*Task*.
Whenever the string "aminotransferase" turns up in a line of the data below, copy that line.

Information given: Begin

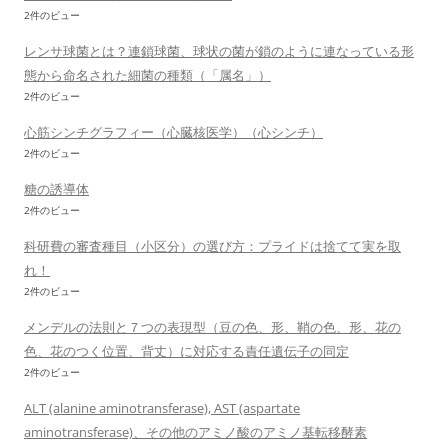
2件のビュー
レンサ球菌とは？連鎖球菌、球状の菌が鎖のように連なっている形
態から命名された細菌の種類（「属名」）
2件のビュー
心筋シンチグラフィー（心臓核医学）（心シンチ）
2件のビュー
糖の誘導体
2件のビュー
科研費の審査種目（小区分）の選び方：プライドは捨てて実を取
れ！
2件のビュー
メンデルの法則と７つの表現型（豆の色、形、鞘の色、形、花の
色、花のつく位置、背丈）に対応する責任遺伝子の同定
2件のビュー
ALT (alanine aminotransferase), AST (aspartate
aminotransferase)、その他のアミノ酸のアミノ基転移酵素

Information given: End

*Result of the task*.
ALT (alanine aminotransferase), AST (aspartate
aminotransferase)、その他のアミノ酸のアミノ基転移酵素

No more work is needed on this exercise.